À FAIRE:
A. Les affirmations suivantes s'accordent-elles avec le texte sur la dépossession des enseignants ? (i) L'autrice dit avoir subi des violences dans son métier sans recevoir de soutien. (ii) La logique d'économies budgétaires y est présentée comme nouvelle. (iii) L'autrice représente ses collègues au Conseil d'administration de son établissement. Répondez par oui ou non pour chacune, en citant les mots décisifs du texte.
B. Poursuivez le texte sur la dépossession des enseignants à partir de sa dernière phrase.

─── DOCUMENT SOURCE

La violence d’une dépossession

27 JANV. 2019 PAR AMÉLIE HART-HUTASSE

Quand les violences à l’école font la une, ce sont le plus souvent celles qui impliquent des élèves. Les voix de celles et ceux qui rejettent les mesures démagogiques et sécuritaires se retrouvent vite inaudibles. Tant de spécialistes, d’éditorialistes, de ministres, savent mieux que les personnels ce qu’il convient de faire. Une autre forme de violence est, elle, complètement passée sous silence.

Je n’ai jamais, à titre personnel, été confrontée à des actes de violence physique, ou psychologique, dans l’exercice de mon métier, sans avoir reçu tout le soutien que j’étais en droit d’attendre de la part de mes collègues et de ma hiérarchie.

Mais depuis plusieurs années, je ressens un mélange de colère, de révolte et de découragement face à une autre forme de violence, qu’il me semble plus difficile encore de décrire en dehors de mon champ professionnel.

Peut-être mon ressenti est-il lié à l’accumulation de l’expérience, qui rend plus aiguë la perception des changements. On compare, on se rappelle, on constate. Je peux voir cette violence depuis plusieurs points d’observation : mon travail de professeure, dans toutes ses dimensions, dans et hors de la classe ; ma fonction d’élue représentante de mes collègues au Conseil d’administration de mon établissement ; mon engagement de militante syndicale enfin.

Depuis l’arrivée au pouvoir d’Emmanuel Macron, et celle de J.-M. Blanquer au Ministère de l’Éducation nationale, la profession est plus que jamais attaquée par une politique qui a pour objectif de déposséder de leur métier les personnels enseignants (entre autres, car il faudrait parler aussi, par exemple, des CPE ou des PsyEN, appelés autrefois « conseiller·e·s d’orientation »). C’est une politique d’une très grande violence, comme je n’en ai jamais connue jusqu’à présent, même à l’époque de Nicolas Sarkozy, même avec la précédente réforme du lycée.

La violence gestionnaire
Elle saute aux yeux en ces mois de janvier et février avec les discussions dans les collèges et les lycées autour des DHG (dotations horaires globales). Tous les jours on peut lire sur les réseaux sociaux des témoignages accablés et accablants : classes fermées, effectifs par classe en hausse, explosion des heures supplémentaires, postes supprimés... Les listes de diffusion syndicales égrènent la même sinistre litanie.

La logique d’économies budgétaires n’est pas nouvelle. Elle avait déjà accompagné il y a dix ans la réforme Châtel des voies générale et technologique, et celle du baccalauréat professionnel en trois ans. La perversité de ces précédentes réformes, comme de celle du collège en 2016, comme du nouveau lycée Blanquer, est d’avoir employé deux outils redoutables pour que les personnels soient conviés à participer à leur propre maltraitance : l’autonomie et la « marge ». Quand les établissements reçoivent l’enveloppe d’heures qui doit leur permettre d’assurer tous les cours à la rentrée suivante, ils disposent d’une « marge » qu’ils répartissent comme ils veulent, pourvu que les horaires légaux dus aux élèves soient respectés. C’est la logique de l’autonomie de l’établissement – bien plus souvent, du chef d’établissement, manager agile qui doit faire avaler la pilule des choix ministériels et rectoraux. Cette marge est censée permettre des groupes allégés, des projets pédagogiques, et même, dans le cas de la réforme Blanquer, des enseignements optionnels facultatifs.

──────
─── EXTRAITS DE DONNÉES

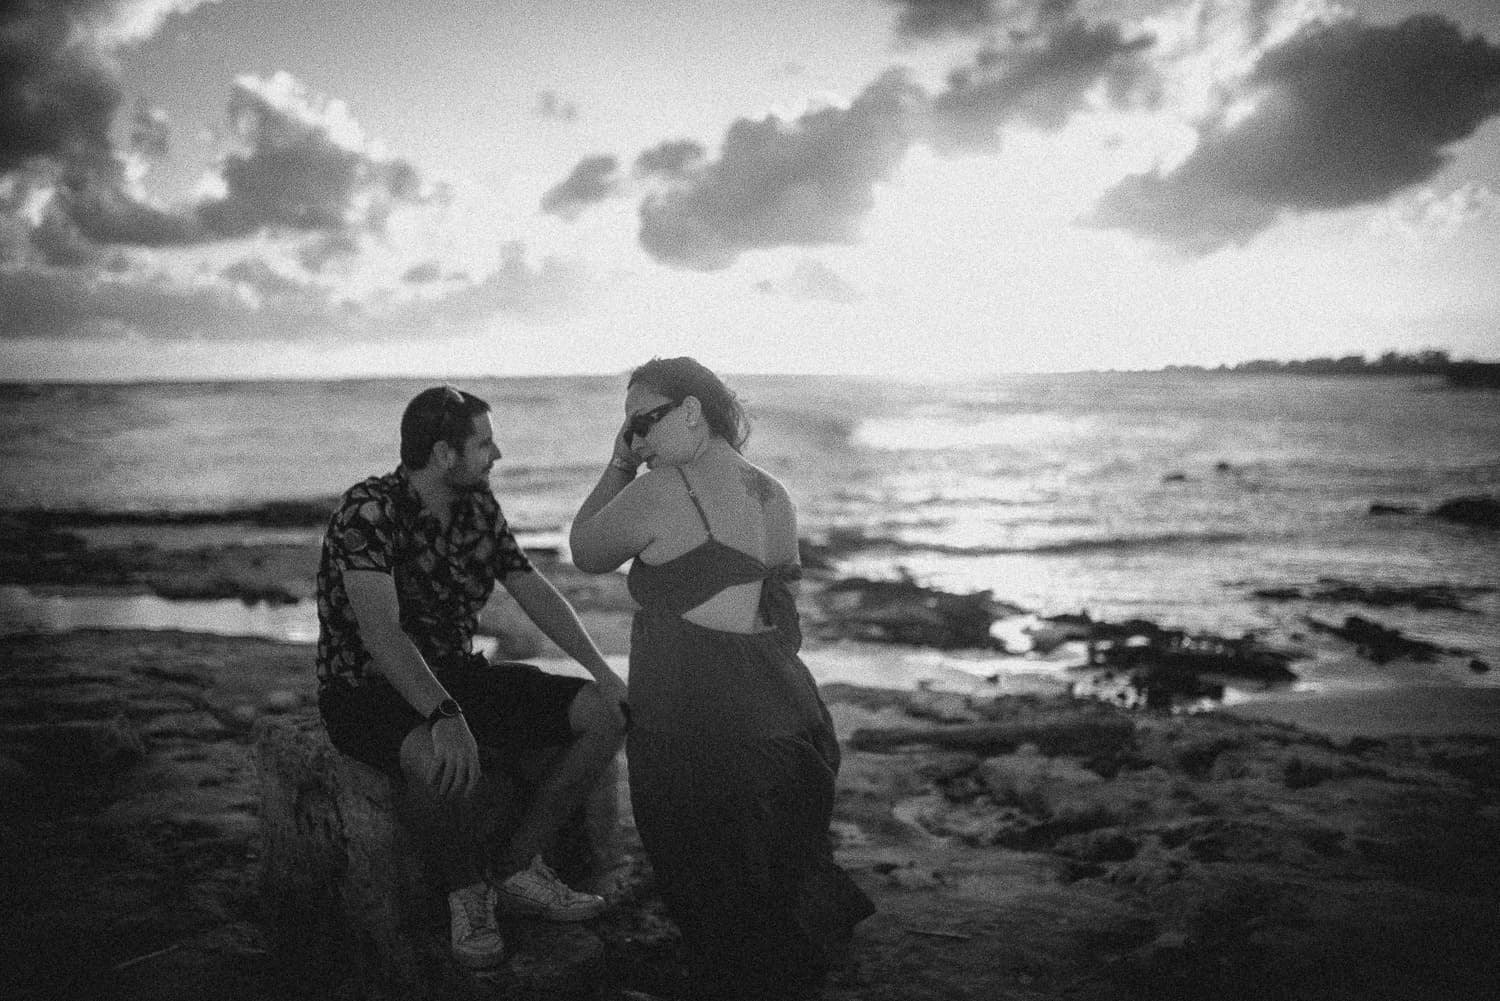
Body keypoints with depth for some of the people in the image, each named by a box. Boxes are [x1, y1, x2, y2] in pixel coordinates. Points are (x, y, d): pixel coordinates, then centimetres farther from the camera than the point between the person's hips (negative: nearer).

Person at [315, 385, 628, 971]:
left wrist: (602, 670, -1)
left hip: (457, 675, 8)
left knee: (607, 712, -5)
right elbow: (381, 632, -33)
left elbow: (533, 591, 8)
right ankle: (466, 889, -9)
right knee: (446, 764, -41)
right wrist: (443, 716, -46)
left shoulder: (477, 503, 2)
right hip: (369, 691, -7)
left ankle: (518, 868, 1)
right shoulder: (369, 511, -22)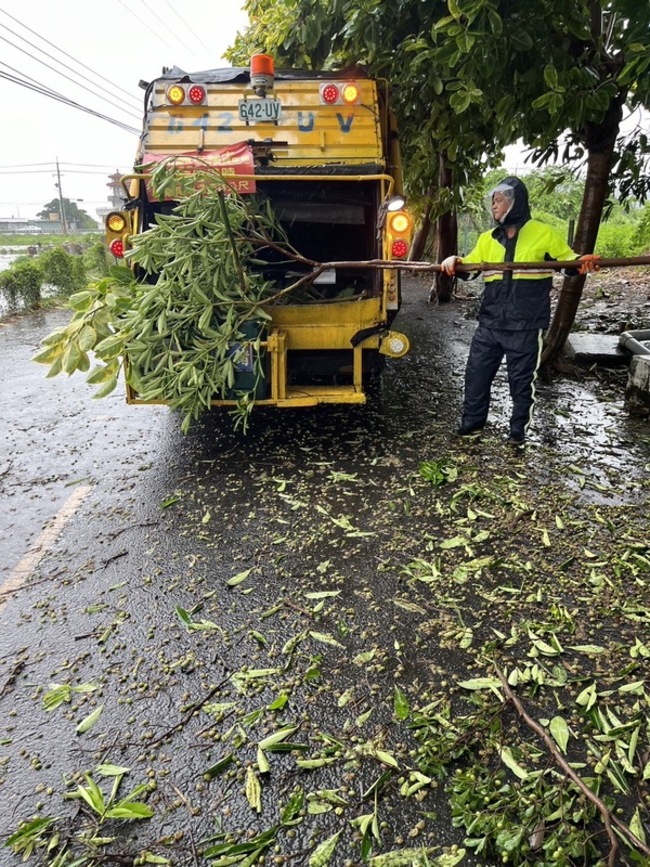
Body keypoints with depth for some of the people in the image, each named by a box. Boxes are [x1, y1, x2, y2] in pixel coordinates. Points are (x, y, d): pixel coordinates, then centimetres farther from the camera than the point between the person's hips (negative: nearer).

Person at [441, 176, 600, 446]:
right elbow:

──────

CORRIGÉ DES EXERCICES:
A.
(i) Non : « Je n’ai jamais, à titre personnel, été confrontée à des actes de violence physique, ou psychologique, dans l’exercice de mon métier, sans avoir reçu tout le soutien que j’étais en droit d’attendre »
(ii) Non : « La logique d’économies budgétaires n’est pas nouvelle. »
(iii) Oui : « ma fonction d’élue représentante de mes collègues au Conseil d’administration de mon établissement »

B.
En ce moment, dans les salles des professeurs, on ne parle que de cela : « et vous, dans votre matière, vous gardez vos dédoublements ? » « le poste de X est menacé ! » « On ne va pas pouvoir garder l’option théâtre »... Les personnels de direction procèdent assez souvent aux arbitrages après avoir consulté les équipes pédagogiques. Mais c’est une comédie dont personne n’est dupe. On peut devoir fournir un argumentaire, voire un projet écrit, afin de justifier l’attribution de quelques heures pour continuer à « bénéficier » de demi-groupes (insigne privilège !) Le projet de faire son travail correctement ne suffit pas, bien entendu. Qui n’a pas besoin de conditions de travail décentes ? Qui souhaite n’enseigner qu’à des classes de 35 élèves ? Comment ne pas se retrouver en concurrence avec ses collègues, dans un contexte de gestion de la pénurie ? Qui va oser réclamer "ses" heures, quand le poste d’un·e collègue est mis en danger ? C’est bien l’institution, le Ministère, qui est responsable de cette forme de violence. Il veut, en outre, faire « absorber » un volume très important d’heures supplémentaires, afin de parvenir à supprimer des postes.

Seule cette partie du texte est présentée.